Henner tabbed Bumbalough’s competitiveness and love of competition as two of his greatest assets.

“Sometimes people don’t see those kind of guys as being really team guys, but he’s definitely a team guy,” Henner said. “Our team doing well and our program doing well is really important for him.”

While the Hoyas finished second to Louisville, they bounced back with a big win at Regionals and went on to finish 13th at Nationals, due much in part to Bumbalough’s 22nd place, an all-American finish. While finally being healthy enough to compete at the national level and garner all-American status was a big accomplishment, Bumbalough served his team best by staying positive despite the disappointment of having two Hoyas drop out and a third walk to the finish during a race.

Opting to lead by example, Bumbalough shuns any flashy, confrontational strategies when interacting with his teammates.

“I’m not a big rah-rah leader. . I would rather fire somebody up by going out and having a really good last 100m,” Bumbalough said.

“It’s pretty inspirational – I mean he’s actually probably the only person on the team who I can say that I will always rely on as a teammate,” classmate Mike Krisch said. “It’s just how it is.”

During the indoor season, Bumbalough put together one of the top performances in Georgetown history, breaking four minutes in the mile at Yale. As Bumbalough broke through the tape with the second-fastest indoor time in school history and the nation’s fastest time of the year at the time, the emotions were overflowing.

“Deep down, there was a sense of me wanting to go after it and take [the four-minute mark] down. It was the two previous years of disappointments at Georgetown all coming out right there,” Bumbalough said.

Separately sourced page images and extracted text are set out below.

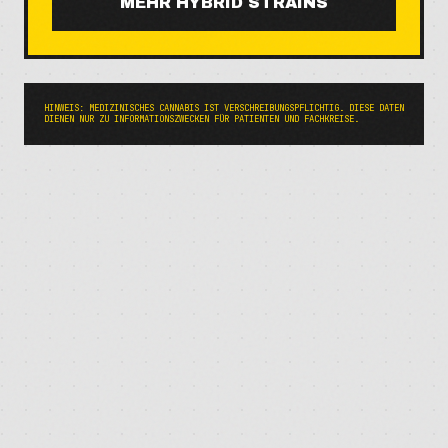
MEHR
HYBRID
STRAINS
HINWEIS: MEDIZINISCHES CANNABIS IST VERSCHREIBUNGSPFLICHTIG. DIESE DATEN
DIENEN NUR ZU INFORMATIONSZWECKEN FÜR PATIENTEN UND FACHKREISE.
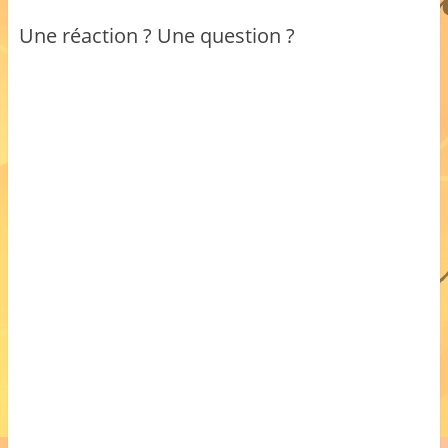
Une réaction ? Une question ?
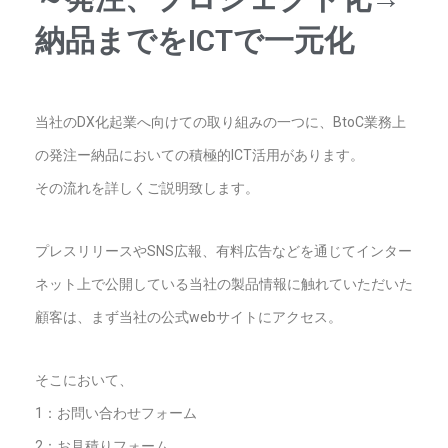
納品までをICTで一元化
当社のDX化起業へ向けての取り組みの一つに、BtoC業務上
の発注ー納品においての積極的ICT活用があります。
その流れを詳しくご説明致します。
プレスリリースやSNS広報、有料広告などを通じてインター
ネット上で公開している当社の製品情報に触れていただいた
顧客は、まず当社の公式webサイトにアクセス。
そこにおいて、
1：お問い合わせフォーム
2：お見積りフォーム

Said Henner: “It’s more of an accomplishment that everybody can relate to. Everybody kind of knows the significance of a four-minute mile. In that regard it was a tremendous thing for Andrew, for our program and the university.”

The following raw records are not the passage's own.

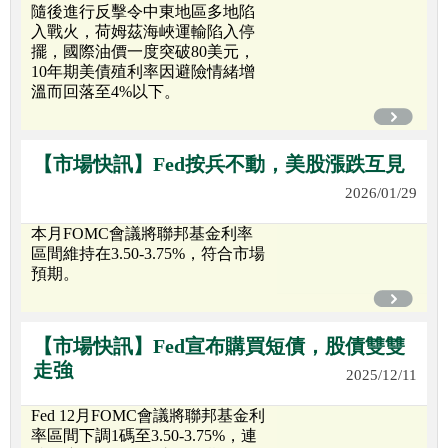
隨後進行反擊令中東地區多地陷
入戰火，荷姆茲海峽運輸陷入停
擺，國際油價一度突破80美元，
10年期美債殖利率因避險情緒增
溫而回落至4%以下。
【市場快訊】Fed按兵不動，美股漲跌互見
2026/01/29
本月FOMC會議將聯邦基金利率
區間維持在3.50-3.75%，符合市場
預期。
【市場快訊】Fed宣布購買短債，股債雙雙
走強
2025/12/11
Fed 12月FOMC會議將聯邦基金利
率區間下調1碼至3.50-3.75%，連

Bumbalough ran to an all-American second-place finish in the 3000m at the NCAA Indoor Championships and a 3:56.1 mile as the anchor in the distance medley relay that brought the Hoyas from last place to fifth, cementing yet another all-American award.

“I got the baton in last, and I was like, `This is not respectable. This is Georgetown Track and Field, we don’t get last in these kinds of races,'” Bumbalough said.

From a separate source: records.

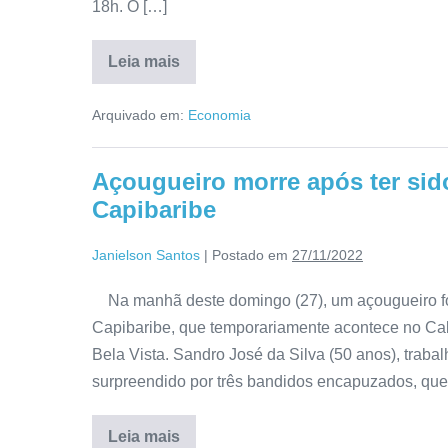
18h. O […]
Leia mais
Arquivado em:
Economia
Açougueiro morre após ter sido
Capibaribe
Janielson Santos
|
Postado em
27/11/2022
Na manhã deste domingo (27), um açougueiro foi
Capibaribe, que temporariamente acontece no Cab
Bela Vista. Sandro José da Silva (50 anos), traba
surpreendido por três bandidos encapuzados, qu
Leia mais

Finally, in the outdoor season, which is still in progress, Bumbalough has only continued his impressive year. At the Big East Outdoor Championships, he notched his first Big East wins ever, taking first in the 1500m and 4x800m relay. Bumbalough beat at least half a dozen four-minute milers in the 1500m relay.

“I think the race at Big Easts is significant because it was really the first time that Andrew actually took control of the race – a big race. Instead of reacting and overreacting to the competition, he was basically the one who controlled the race,” Henner said.

As Bumbalough focuses on the 1500m for Regionals at the end of May – and hopefully Nationals in June – he will face stiff competition. Looking to the future, however, and seeing that Georgetown has produced a good deal of professional runners, along with 20 Olympians, it comes as no surprise that Bumbalough wishes to continue Georgetown’s rich running tradition by running competitively after his time here.

“It’s really exciting to be wearing blue and gray and be wearing the `G’ on your back. I think that there are a lot of expectations for Georgetown to be producing a marquee athlete, and I’m really excited to fill that role,” Bumbalough said.

With a life-long dream to make the Olympics, Bumbalough’s current 1500m time should qualify him for the Olympic Trials in Eugene, Ore., this upcoming summer. While he currently has the goal of making the 12-person final, Bumbalough will be in a much better position four years down the road.

“Andrew is still relatively young; he’s still developing physically, and he really doesn’t have a whole lot of training under his belt for somebody running at his level,” Henner said. “I think he can keep improving by leaps and bounds over the next few years. The big question is [whether he will] stay healthy. The better and better you get, your desire has to grow, too, because it takes more and more of a commitment the better that you get,” Henner said.

For now, Bumbalough will focus on finishing off the best year of his career.